**EXTRACTED RECORDS**
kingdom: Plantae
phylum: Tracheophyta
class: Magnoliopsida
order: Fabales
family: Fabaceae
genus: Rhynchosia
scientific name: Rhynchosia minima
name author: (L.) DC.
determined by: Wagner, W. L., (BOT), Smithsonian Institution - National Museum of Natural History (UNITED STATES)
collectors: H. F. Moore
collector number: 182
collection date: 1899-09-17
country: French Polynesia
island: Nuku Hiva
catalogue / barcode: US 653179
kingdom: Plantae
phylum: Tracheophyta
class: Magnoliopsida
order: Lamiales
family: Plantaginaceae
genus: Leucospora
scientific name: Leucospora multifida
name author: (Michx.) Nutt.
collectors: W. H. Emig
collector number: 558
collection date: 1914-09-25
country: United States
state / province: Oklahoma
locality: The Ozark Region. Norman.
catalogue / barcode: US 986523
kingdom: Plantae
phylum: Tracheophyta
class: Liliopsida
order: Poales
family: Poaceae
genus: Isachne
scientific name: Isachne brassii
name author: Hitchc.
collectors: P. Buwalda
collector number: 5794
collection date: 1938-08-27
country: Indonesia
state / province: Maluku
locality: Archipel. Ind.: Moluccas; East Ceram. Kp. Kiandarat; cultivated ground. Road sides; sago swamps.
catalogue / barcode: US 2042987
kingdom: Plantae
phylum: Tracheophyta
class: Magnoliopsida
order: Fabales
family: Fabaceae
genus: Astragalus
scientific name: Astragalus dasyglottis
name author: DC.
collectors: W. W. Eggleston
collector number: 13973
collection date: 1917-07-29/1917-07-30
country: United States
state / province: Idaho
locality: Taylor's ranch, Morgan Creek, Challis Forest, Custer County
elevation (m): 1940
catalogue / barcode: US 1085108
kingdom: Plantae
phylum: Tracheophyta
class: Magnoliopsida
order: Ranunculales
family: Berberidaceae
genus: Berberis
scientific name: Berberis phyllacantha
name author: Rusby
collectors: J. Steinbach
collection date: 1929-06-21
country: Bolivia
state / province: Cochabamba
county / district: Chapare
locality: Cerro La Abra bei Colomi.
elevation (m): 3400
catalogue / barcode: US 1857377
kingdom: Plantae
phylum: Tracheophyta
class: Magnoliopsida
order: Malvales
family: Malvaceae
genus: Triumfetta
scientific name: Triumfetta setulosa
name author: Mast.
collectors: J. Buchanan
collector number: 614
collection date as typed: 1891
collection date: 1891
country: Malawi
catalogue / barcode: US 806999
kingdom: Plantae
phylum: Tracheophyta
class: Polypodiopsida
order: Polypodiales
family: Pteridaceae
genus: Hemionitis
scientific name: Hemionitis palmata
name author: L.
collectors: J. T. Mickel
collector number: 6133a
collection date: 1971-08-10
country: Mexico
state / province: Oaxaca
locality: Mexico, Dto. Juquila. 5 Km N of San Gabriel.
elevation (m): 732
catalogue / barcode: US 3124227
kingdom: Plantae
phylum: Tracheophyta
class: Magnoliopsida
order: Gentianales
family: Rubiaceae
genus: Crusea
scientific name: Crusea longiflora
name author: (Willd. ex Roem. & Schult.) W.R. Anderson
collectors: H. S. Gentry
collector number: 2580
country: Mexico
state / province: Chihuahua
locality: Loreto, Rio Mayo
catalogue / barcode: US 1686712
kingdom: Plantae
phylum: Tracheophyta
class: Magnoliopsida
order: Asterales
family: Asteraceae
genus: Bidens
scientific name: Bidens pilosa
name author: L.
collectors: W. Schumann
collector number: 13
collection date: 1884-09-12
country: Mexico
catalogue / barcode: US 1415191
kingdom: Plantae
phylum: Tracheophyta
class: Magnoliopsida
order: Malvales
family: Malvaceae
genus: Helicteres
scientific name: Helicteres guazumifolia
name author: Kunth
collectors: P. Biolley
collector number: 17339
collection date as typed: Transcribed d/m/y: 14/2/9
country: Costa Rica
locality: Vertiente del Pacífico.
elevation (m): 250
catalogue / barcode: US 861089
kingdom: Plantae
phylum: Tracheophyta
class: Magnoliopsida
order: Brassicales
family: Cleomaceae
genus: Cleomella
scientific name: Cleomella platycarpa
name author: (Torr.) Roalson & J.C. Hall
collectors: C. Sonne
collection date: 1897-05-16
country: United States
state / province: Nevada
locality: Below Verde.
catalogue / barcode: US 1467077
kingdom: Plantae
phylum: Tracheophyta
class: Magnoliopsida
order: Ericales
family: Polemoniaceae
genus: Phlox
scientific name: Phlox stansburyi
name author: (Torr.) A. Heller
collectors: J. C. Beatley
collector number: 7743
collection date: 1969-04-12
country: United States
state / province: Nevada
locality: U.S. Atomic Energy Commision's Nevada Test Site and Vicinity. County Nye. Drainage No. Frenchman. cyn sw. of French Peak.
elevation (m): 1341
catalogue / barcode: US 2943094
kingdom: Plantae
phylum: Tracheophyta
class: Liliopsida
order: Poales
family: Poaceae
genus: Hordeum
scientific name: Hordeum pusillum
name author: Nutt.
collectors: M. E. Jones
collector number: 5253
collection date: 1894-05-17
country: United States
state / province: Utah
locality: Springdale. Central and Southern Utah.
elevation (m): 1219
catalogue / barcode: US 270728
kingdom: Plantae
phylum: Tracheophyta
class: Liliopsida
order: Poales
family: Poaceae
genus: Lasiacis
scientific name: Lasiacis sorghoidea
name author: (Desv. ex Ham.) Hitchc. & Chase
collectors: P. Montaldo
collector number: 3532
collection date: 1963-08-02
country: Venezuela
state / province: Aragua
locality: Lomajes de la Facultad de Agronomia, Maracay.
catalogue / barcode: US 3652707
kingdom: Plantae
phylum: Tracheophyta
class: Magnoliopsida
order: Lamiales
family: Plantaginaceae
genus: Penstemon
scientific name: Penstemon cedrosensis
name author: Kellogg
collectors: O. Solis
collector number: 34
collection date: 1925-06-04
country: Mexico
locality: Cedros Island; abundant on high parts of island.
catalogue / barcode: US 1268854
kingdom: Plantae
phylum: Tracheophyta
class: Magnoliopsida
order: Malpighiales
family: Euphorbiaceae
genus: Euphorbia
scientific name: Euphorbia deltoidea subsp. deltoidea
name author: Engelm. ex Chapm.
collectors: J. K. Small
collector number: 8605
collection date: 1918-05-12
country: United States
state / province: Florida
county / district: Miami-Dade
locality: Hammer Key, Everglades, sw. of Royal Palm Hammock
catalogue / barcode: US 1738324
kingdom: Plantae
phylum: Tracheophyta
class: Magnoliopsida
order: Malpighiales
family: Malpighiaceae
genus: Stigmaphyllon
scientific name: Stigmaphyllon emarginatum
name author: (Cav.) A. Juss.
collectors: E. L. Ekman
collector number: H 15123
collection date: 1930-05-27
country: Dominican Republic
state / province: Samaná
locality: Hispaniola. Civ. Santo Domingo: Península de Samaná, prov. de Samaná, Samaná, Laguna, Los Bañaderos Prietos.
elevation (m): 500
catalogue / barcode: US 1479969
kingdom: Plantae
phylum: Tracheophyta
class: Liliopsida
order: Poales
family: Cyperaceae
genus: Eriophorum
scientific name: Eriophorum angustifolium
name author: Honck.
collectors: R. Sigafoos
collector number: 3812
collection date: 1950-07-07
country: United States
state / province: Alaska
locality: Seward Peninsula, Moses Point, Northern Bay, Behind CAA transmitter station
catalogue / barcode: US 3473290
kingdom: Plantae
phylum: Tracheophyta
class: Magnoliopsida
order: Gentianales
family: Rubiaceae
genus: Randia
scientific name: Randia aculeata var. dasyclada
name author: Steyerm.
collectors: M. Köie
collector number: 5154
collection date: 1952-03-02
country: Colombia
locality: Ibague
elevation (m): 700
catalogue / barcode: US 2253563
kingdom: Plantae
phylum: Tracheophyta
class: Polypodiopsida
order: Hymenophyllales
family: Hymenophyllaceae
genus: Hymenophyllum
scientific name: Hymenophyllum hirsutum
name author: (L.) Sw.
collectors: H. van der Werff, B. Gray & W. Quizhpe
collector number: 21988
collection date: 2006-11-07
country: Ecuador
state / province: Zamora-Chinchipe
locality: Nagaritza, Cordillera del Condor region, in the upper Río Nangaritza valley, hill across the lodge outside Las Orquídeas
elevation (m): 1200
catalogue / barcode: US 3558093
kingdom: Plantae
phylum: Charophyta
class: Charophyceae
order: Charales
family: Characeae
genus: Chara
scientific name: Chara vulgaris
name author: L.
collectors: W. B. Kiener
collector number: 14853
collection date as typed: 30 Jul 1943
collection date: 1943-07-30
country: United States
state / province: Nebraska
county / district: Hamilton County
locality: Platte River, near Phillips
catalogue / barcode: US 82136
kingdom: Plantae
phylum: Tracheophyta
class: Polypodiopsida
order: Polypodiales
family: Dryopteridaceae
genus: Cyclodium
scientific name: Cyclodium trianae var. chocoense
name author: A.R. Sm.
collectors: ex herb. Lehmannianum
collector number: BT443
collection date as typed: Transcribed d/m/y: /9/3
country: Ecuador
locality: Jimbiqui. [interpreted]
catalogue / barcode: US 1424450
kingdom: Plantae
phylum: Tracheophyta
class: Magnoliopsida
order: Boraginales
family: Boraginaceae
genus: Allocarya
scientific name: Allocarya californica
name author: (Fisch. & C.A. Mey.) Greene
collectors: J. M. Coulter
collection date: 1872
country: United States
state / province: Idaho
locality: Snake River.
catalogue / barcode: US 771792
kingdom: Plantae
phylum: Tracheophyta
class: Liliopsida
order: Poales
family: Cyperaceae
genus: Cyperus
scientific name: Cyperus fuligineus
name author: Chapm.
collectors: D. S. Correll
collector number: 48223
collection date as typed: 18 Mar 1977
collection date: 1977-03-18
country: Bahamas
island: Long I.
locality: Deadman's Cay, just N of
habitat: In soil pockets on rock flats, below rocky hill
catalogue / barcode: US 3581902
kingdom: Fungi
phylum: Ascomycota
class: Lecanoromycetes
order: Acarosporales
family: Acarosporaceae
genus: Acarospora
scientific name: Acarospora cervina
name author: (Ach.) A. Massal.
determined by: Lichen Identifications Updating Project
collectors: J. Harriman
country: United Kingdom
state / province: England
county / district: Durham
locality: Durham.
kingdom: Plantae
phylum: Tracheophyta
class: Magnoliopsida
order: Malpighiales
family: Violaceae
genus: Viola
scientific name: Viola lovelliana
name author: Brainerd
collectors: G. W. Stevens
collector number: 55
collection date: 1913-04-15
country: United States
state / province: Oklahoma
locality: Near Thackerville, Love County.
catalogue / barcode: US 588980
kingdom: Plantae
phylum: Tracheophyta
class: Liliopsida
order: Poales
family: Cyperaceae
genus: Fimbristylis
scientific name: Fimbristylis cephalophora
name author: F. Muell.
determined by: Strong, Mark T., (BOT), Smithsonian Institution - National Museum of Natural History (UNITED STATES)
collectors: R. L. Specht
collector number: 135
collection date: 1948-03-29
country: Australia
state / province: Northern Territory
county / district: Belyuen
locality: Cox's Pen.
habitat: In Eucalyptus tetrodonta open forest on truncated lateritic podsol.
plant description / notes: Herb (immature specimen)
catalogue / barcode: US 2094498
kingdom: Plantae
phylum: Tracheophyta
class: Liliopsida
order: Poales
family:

**DO THIS**
Duplicate the rows above without any change, starting with the very first line and going on through the line that contains "scientific name: Leucospora multifida".

**WRITTEN RESPONSE**
kingdom: Plantae
phylum: Tracheophyta
class: Magnoliopsida
order: Fabales
family: Fabaceae
genus: Rhynchosia
scientific name: Rhynchosia minima
name author: (L.) DC.
determined by: Wagner, W. L., (BOT), Smithsonian Institution - National Museum of Natural History (UNITED STATES)
collectors: H. F. Moore
collector number: 182
collection date: 1899-09-17
country: French Polynesia
island: Nuku Hiva
catalogue / barcode: US 653179
kingdom: Plantae
phylum: Tracheophyta
class: Magnoliopsida
order: Lamiales
family: Plantaginaceae
genus: Leucospora
scientific name: Leucospora multifida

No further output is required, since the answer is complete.